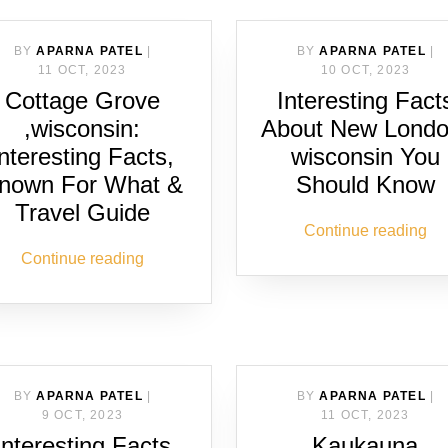
BY
APARNA PATEL
|
BY
APARNA PATEL
|
11 OCT, 2023
10 OCT, 2023
Cottage Grove
Interesting Fact
,wisconsin:
About New Londo
Interesting Facts,
wisconsin You
nown For What &
Should Know
Travel Guide
Continue reading
Continue reading
BY
APARNA PATEL
|
BY
APARNA PATEL
|
9 OCT, 2023
11 OCT, 2023
Interesting Facts
Kaukauna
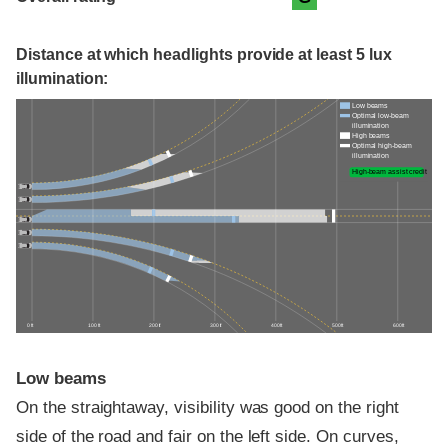
Distance at which headlights provide at least 5 lux
illumination:
Low beams
Optimal low-beam
illumination
High beams
Optimal high-beam
illumination
High-beam assist credit
0 ft
100 ft
200 ft
300 ft
400 ft
500 ft
600 ft
Low beams
On the straightaway, visibility was good on the right
side of the road and fair on the left side. On curves,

§

Check every line of the records, and copy the ones that hold the word "Facts".

Interesting Facts,
Interesting Facts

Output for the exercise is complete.